Army coach accepts blame for NCAA violations
A contrite Jeff Monken accepted responsibility on Tuesday for a football recruiting trip that happened a month after he was hired as head coach at Army and resulted in minor NCAA violations.
“Everything that happens in this program is my responsibility. It was wrong,” Monken said. “I’m disappointed it happened. I don’t like having my reputation and my name dirtied. I didn’t come to West Point thinking that I’m just going to change my ideals, my integrity and win at all costs.”
The recruiting excursion Jan. 25 also resulted in the disciplining of 20 cadets, two officers and two coaches. Monken said the trip to a downstate New York mall with 14 prospective recruits was organized by staff members there before he arrived as head coach.
“We didn’t have a support staff,” said Monken, who was hired in late December. “In between meetings with prospects, I was interviewing coaches, just trying to get a program going.”
The Gazette of Colorado Springs first reported the bus trip on Saturday, a week before Army hosts service-academy rival Air Force.
West Point officials began investigating it in March, according to an internal review by Lt. Col. Shannon Miller, who was ordered to look into the allegations. Football coaches knew about what happened on the bus trip but did not immediately tell academy leaders or the NCAA, the report said.
Academy officials said there was no officer supervision on the trip, which resulted in incidents of misconduct, including underage drinking at a bowling alley in the mall among members of the team and several recruits. Some cadets said they had seven drinks in 90 minutes.
“There were people on the bus that shouldn’t have been on the bus,” Monken said. “They’re 20 years old. They’re going to make mistakes.”
According to the Gazette, the report from Lt. Col. Miller also found that two female cheerleaders were on the trip and kissed a football player and a recruit. The report also said Army football recruiters use female cadets to help sell West Point.
In February, West Point’s director of football operations, Lt. Col. Chad Davis, recruited cheerleaders and members of the academy’s women’s basketball and volleyball teams to act as dinner dates for recruits, Miller’s report said.
The academy investigation found several violations of the cadet disciplinary code and NCAA rules. Those violations included the underage drinking, inappropriate use of a police escort, misuse of NCAA recruiting host funds, cadet participation without class privileges, and failure to maintain proper cadet accountability.

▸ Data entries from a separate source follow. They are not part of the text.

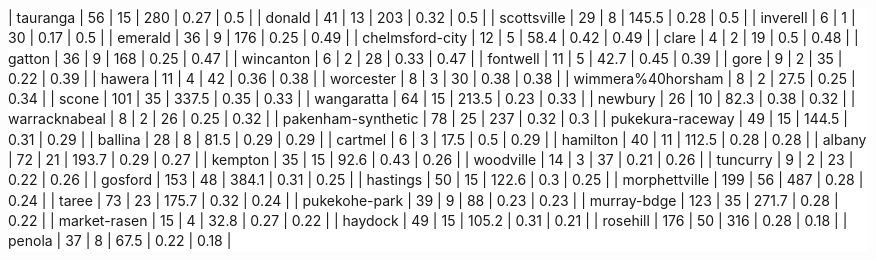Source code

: | tauranga                   |     56 |     15 |    280   | 0.27 |  0.5  |
| donald                     |     41 |     13 |    203   | 0.32 |  0.5  |
| scottsville                |     29 |      8 |    145.5 | 0.28 |  0.5  |
| inverell                   |      6 |      1 |     30   | 0.17 |  0.5  |
| emerald                    |     36 |      9 |    176   | 0.25 |  0.49 |
| chelmsford-city            |     12 |      5 |     58.4 | 0.42 |  0.49 |
| clare                      |      4 |      2 |     19   | 0.5  |  0.48 |
| gatton                     |     36 |      9 |    168   | 0.25 |  0.47 |
| wincanton                  |      6 |      2 |     28   | 0.33 |  0.47 |
| fontwell                   |     11 |      5 |     42.7 | 0.45 |  0.39 |
| gore                       |      9 |      2 |     35   | 0.22 |  0.39 |
| hawera                     |     11 |      4 |     42   | 0.36 |  0.38 |
| worcester                  |      8 |      3 |     30   | 0.38 |  0.38 |
| wimmera%40horsham          |      8 |      2 |     27.5 | 0.25 |  0.34 |
| scone                      |    101 |     35 |    337.5 | 0.35 |  0.33 |
| wangaratta                 |     64 |     15 |    213.5 | 0.23 |  0.33 |
| newbury                    |     26 |     10 |     82.3 | 0.38 |  0.32 |
| warracknabeal              |      8 |      2 |     26   | 0.25 |  0.32 |
| pakenham-synthetic         |     78 |     25 |    237   | 0.32 |  0.3  |
| pukekura-raceway           |     49 |     15 |    144.5 | 0.31 |  0.29 |
| ballina                    |     28 |      8 |     81.5 | 0.29 |  0.29 |
| cartmel                    |      6 |      3 |     17.5 | 0.5  |  0.29 |
| hamilton                   |     40 |     11 |    112.5 | 0.28 |  0.28 |
| albany                     |     72 |     21 |    193.7 | 0.29 |  0.27 |
| kempton                    |     35 |     15 |     92.6 | 0.43 |  0.26 |
| woodville                  |     14 |      3 |     37   | 0.21 |  0.26 |
| tuncurry                   |      9 |      2 |     23   | 0.22 |  0.26 |
| gosford                    |    153 |     48 |    384.1 | 0.31 |  0.25 |
| hastings                   |     50 |     15 |    122.6 | 0.3  |  0.25 |
| morphettville              |    199 |     56 |    487   | 0.28 |  0.24 |
| taree                      |     73 |     23 |    175.7 | 0.32 |  0.24 |
| pukekohe-park              |     39 |      9 |     88   | 0.23 |  0.23 |
| murray-bdge                |    123 |     35 |    271.7 | 0.28 |  0.22 |
| market-rasen               |     15 |      4 |     32.8 | 0.27 |  0.22 |
| haydock                    |     49 |     15 |    105.2 | 0.31 |  0.21 |
| rosehill                   |    176 |     50 |    316   | 0.28 |  0.18 |
| penola                     |     37 |      8 |     67.5 | 0.22 |  0.18 |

“I think it’s a big deal. What they did was wrong,” Monken said. “It’s the reputation of this academy. It’s the reputation of this football program, which is a lot bigger than any of us. It’s also my reputation. I have a reputation that’s more important to me than any football game.”
Monken said the team talked about it afterward and acknowledged it was wrong, and all involved were punished by both him and the academy. The maximum allowable punishment was given out by West Point, but the rookie coach declined to detail what his punishment was, though players involved were removed from the spring game.
Academy punishment included loss of cadet rank and opportunities for leadership positions, which have future implications.
Army public affairs officials at the Pentagon did not return an email seeking comment from The Associated Press.
“There’s accountability on both sides. It was going to have to go beyond me,” Monken said. “Some of them (cadets) are still serving hours for that, and it happened in January. It was the right thing to do.
“There’s no scandal to report. We dealt with it all spring,” Monken said. “Think it’s coincidental it happened this week? I don’t worry about it. It was a distraction in January. It’s over and done with.”
Monken described a recruiting weekend at West Point, which typically begins on a Friday and ends Sunday. It includes two dinners on campus, a bowling and pizza party and ice cream sundae bar, a tour of the campus and football facilities, a rundown of academics and opportunities in the military after graduation, and a three-hour bus excursion to a nearby mall.
“We were organizing that trip for entertainment. I don’t think that’s out of line with what other people do on recruiting weekends,” Monken said.